There’s a lot of talk about what Americans will spend their stimulus money on—or if they’ll spend it at all. But I know what I’m buying.
Like many other Americans of a certain age, I am already swimming in toast.
While the $600 that is currently being doled out to us is mighty kind, I just don’t know what I’m going to do with all of this smooth, slightly spicy avocado spread and all this crunchy bread.
$600 buys the average American 88 slices of avocado toast. And that’s if we splurge and buy them all pre-made from a restaurant and stuff. Do restaurants still exist where you live?
Say we’re super savvy and make them at home. Avocados here cost about $1.25 a piece, and if I buy on sale, I can get two whole loaves of Wonder Bread for $3. We won’t count the cost of a toaster in this equation. Only the really poor Americans, you know, the ones who truly deserve nothing because they loaf around (get it?) on my tax dollars, don’t have one. Let’s assume, for this exercise, that all Americans have toasters (Fun fact: they do not).
Here comes the hard math.

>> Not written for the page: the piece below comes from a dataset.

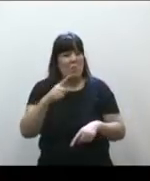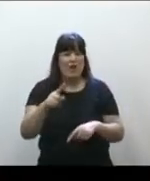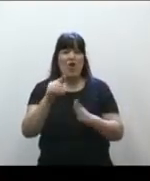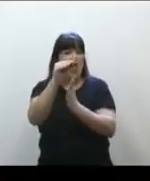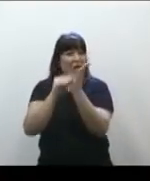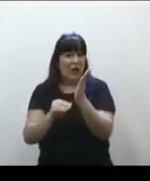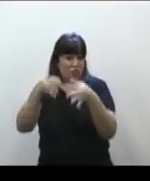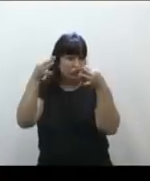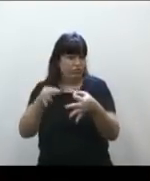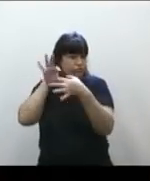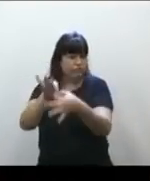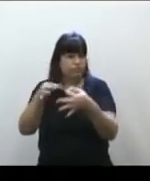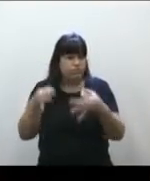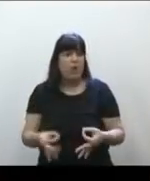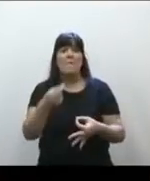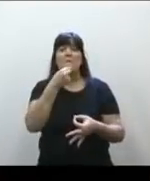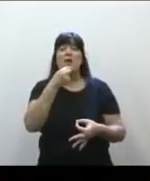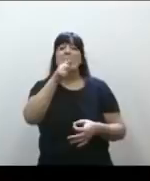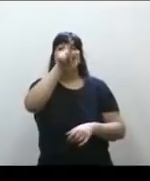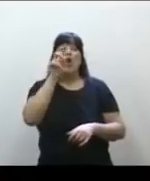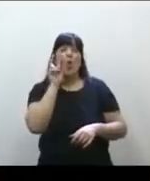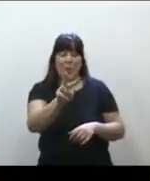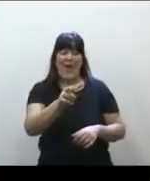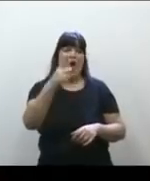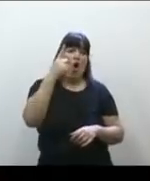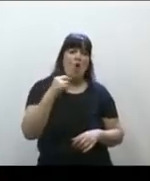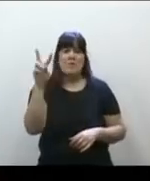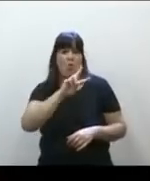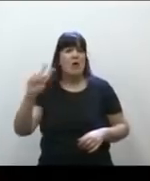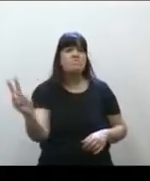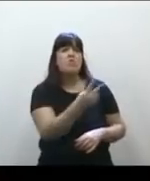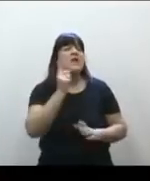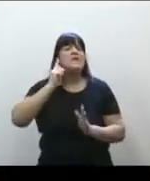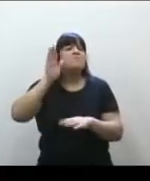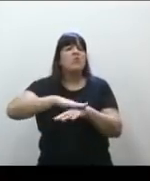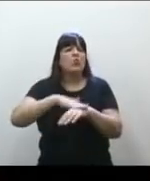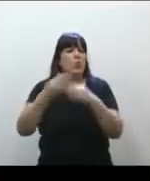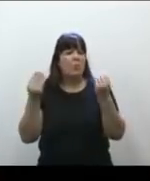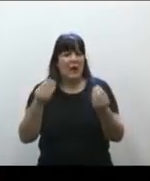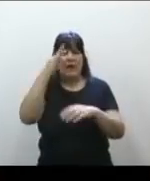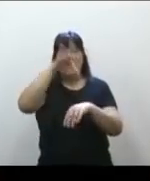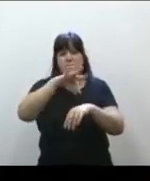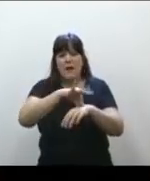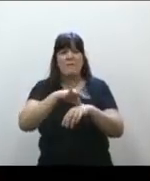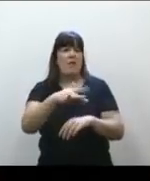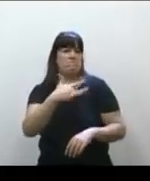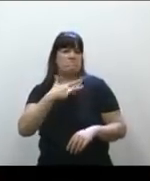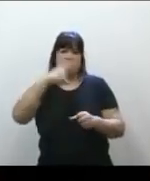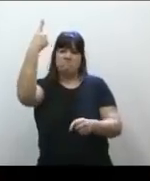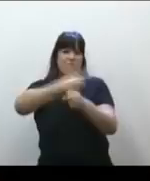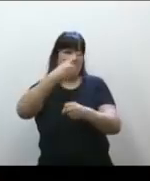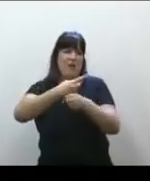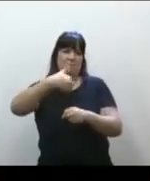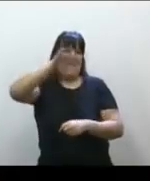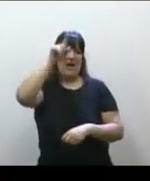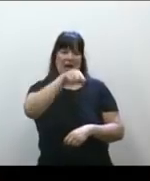Cuando uno mira las causas de la mortalidad de hombres y mujeres, las enfermedades cardiorespiratorias están primeras por lejos,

You know, the kind my kids are no longer learning because we’re doing school from home and they cannot hear the teacher over the screen, since the teacher is forced to teach them on the side, as they tend to all the children who are going to real school.
Let’s put half of an avocado on each slice, and say bread comes with 20 slices to a loaf. That’s one avocado to every 10 slices. A hundred avocados, therefore, covers 200 slices of toast. Each slice of bread would cost 7.5 cents. Seven point five cents, is this not living large? And a half avocado costs 62.5 cents. Am I too in the weeds? Let’s just go for the grand finale: If we make our toast at home, our stimulus check buys us 420 slices of avocado toast. Not counting, of course, the hours it would take to assemble all that. My time, as has been made very clear, isn’t worth much money at all.
My neighbors suggested I throw a toast party, but even the 10 of us that can gather outdoors, six feet apart, will have trouble gobbling up all this goodness through our masks. And what’s the freedom to life, liberty and the pursuit of happiness worth if death isn’t a real possibility? Plus, it would give me a way to get rid of all this toast before it goes bad.
Maybe, though, there are some American Millennials and Gen X’ers who aren’t buying toast. Even those heathens should be grateful for this generous gift of our own tax dollars back to us. After all, think of all the money we are saving on gas, now that we don’t have jobs to drive to! Think of all the childcare savings, now that everyone is at home all the time, day and night, every moment. Plus, the memories. Can’t put a price on breaking up the third fight in the middle of a “school” day between your cabin-fevered, delirious children who just want some toast to eat for survival.
In some places, $600 is a month’s rent. I don’t know where those places are, but I could buy at least a week of living in my own house with this check. How about groceries that aren’t toast? My family of four costs me $300 a week in food, but that’s because I buy hoity toity stuff like Tide laundry detergent and apples. I could easily cut it down to $200 if I replaced fresh cuts of meat with Stouffer’s frozen.
We could eat out, excuse me, take out, from Buffalo Wild Wings or Applebees 12 whole times if we all drink water and don’t order an appetizer.
Maybe I could stock up on toilet paper, in advance of the next raid. That check buys me 714 rolls. According to some coupon lady on the internet, that means my family will be covered in TP for nearly five years. Better yet, why not bring back some of the other industries my ilk has destroyed. We could buy 158 boxes of cereal! We could buy nearly 100,000 single napkins each. Think of all the trees we could kill!
This money is definitely not too little too late. With six in 10 of us having suffered a financial setback due to the coronavirus, we could use a little toughening up. The fact that 40 percent of us are banking on this check to help us pays bills only proves it. Better planning and foresight on our part is what’s necessary. We need to find our own bootstraps. That $600 is just a taste of what could be ours, if we only infused ourselves with a little can-do attitude. I mean, who needs a job, rent money, covered medical expenses, food?
Heck, if we were all Gwyneth Paltrow, we could buy 400 limes. And Lord knows, in these times, we’d better be preparing for scurvy.
Darlena Cunha is an adjunct professor of journalism at the University of Florida and freelance writer whose work appears in The New York Times, The Washington Post, The Atlantic and more.